• Work order A:
Answer these questions about the passage on Mahmud's killing:
(i) What did investigators recover from the scene?
(ii) Who do police say is their only witness?
(iii) In what year did officials of the Inter-Services Intelligence agency reportedly visit Mahmud?
• Work order B:
Please continue the passage on Mahmud's killing, picking up after its final sentence.

• Source passage:
----------

She had just hosted a discussion on disappearances in Baluchistan, a resource-rich southwestern province where the Pakistani army is fighting a separatist insurgency, and, rights workers say, overseeing a campaign of killing opponents. The army denies rights abuses.

Investigators recovered bullet casings from the scene but drew a blank. "That suggests that a new group or new weapon has been used in the killing," a law enforcement official involved in the case, who declined to be identified because the topic is sensitive, said late on Monday.

Police say their only witness is Mahmud's mother, who was with her and was wounded. Investigators suspect the killers had a back-up team of two men on a motorcycle and police are poring over CCTV footage. Investigators desperate for clues are monitoring social media in hopes that loose talk could provide a lead, said another senior law enforcement official.

Authorities had earlier blocked the talk, titled "Unsilencing Baluchistan", when it was scheduled at a different venue. Mahmud had told friends that officials of the military's Inter-Services Intelligence agency visited her in 2013 to ask about her work and finances, the law enforcement official said. She had recently asked friends if she should go ahead with the Baluchistan talk, he added. The army condemned Mahmud's killing, saying its intelligence agents would help in the investigation.

----------

(Collected data)

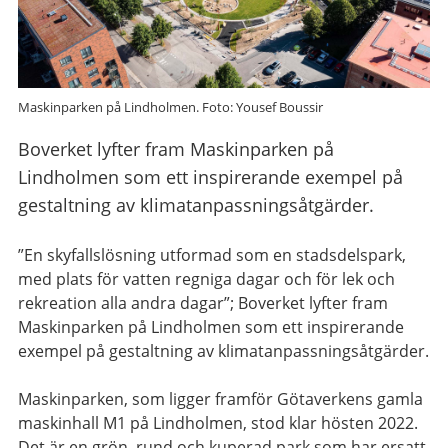
Maskinparken på Lindholmen. Foto: Yousef Boussir
Boverket lyfter fram Maskinparken på
Lindholmen som ett inspirerande exempel på
gestaltning av klimatanpassningsåtgärder.
”En skyfallslösning utformad som en stadsdelspark,
med plats för vatten regniga dagar och för lek och
rekreation alla andra dagar”; Boverket lyfter fram
Maskinparken på Lindholmen som ett inspirerande
exempel på gestaltning av klimatanpassningsåtgärder.
Maskinparken, som ligger framför Götaverkens gamla
maskinhall M1 på Lindholmen, stod klar hösten 2022.
Det är en grön, rund och kuperad park som har ersatt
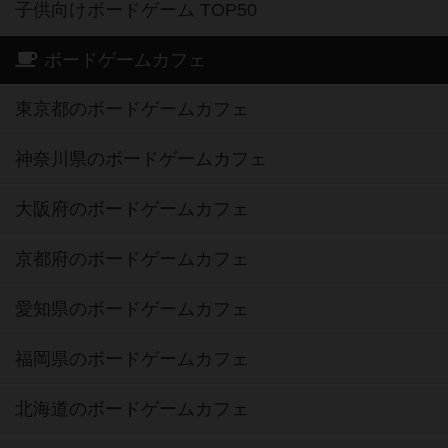
子供向けボードゲーム TOP50
ボードゲームカフェ
東京都のボードゲームカフェ
神奈川県のボードゲームカフェ
大阪府のボードゲームカフェ
京都府のボードゲームカフェ
愛知県のボードゲームカフェ
福岡県のボードゲームカフェ
北海道のボードゲームカフェ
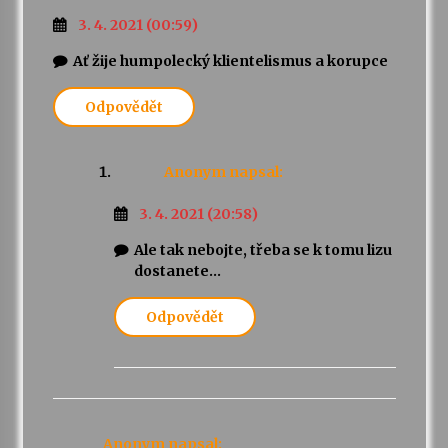
3. 4. 2021 (00:59)
Ať žije humpolecký klientelismus a korupce
Odpovědět
Anonym
napsal:
3. 4. 2021 (20:58)
Ale tak nebojte, třeba se k tomu lizu
dostanete…
Odpovědět
Anonym
napsal:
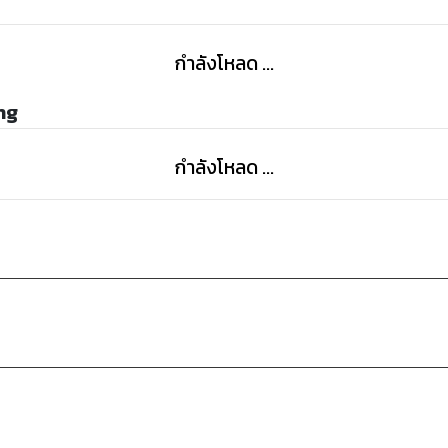
กำลังโหลด ...
ng
กำลังโหลด ...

----------

• Exercise output A:
(i) Bullet casings.
(ii) Mahmud's mother, who was with her and was wounded.
(iii) 2013.

• Exercise output B:
Human rights workers have not been reassured. "There's a lot of fear among the people, about whoever speaks out about Baluchistan, what's going to happen," said Rukhsana Shama of the rights group Bedari. "It's easy to point fingers at the agencies but no one knows."

Baluchistan insurgency bigger threat than Islamist militants for Pakistan

For many Pakistanis, the separatists in Baluchistan, the country's poorest and most thinly populated province, which borders Afghanistan and Iran, pose a more alarming threat than Islamist militants. Pakistan says the rebels get help from neighbour and arch-rival India, but India denies this.

Security concerns in the province took on added urgency days before Mahmud was killed, when China's President Xi Jinping unveiled projects worth up to $46 billion for an economic corridor anchored there. The army has vowed to crush the insurgency. The first law enforcement official said Mahmud's killers might have taken advantage of the tension between the authorities and Mahmud over her Baluchistan activism. "Our hunch is that some third party exploited the standoff," he said, suggesting India.

Pakistanis invariably see the hand of India's spy agency behind inexplicable violence, but rarely furnish evidence. The case was unlikely to be solved if any security agency was behind it, the first official said. Suspicion that Pakistan's intelligence community was somehow responsible for the killing, in a bid to silence dissent, is dangerous to national security, said political commentator and journalist Moeed Pirzada.  "It is of vital importance that intelligence agencies work hard to expose the murderers, to restore trust between the state and its most aware citizens," Pirzada added.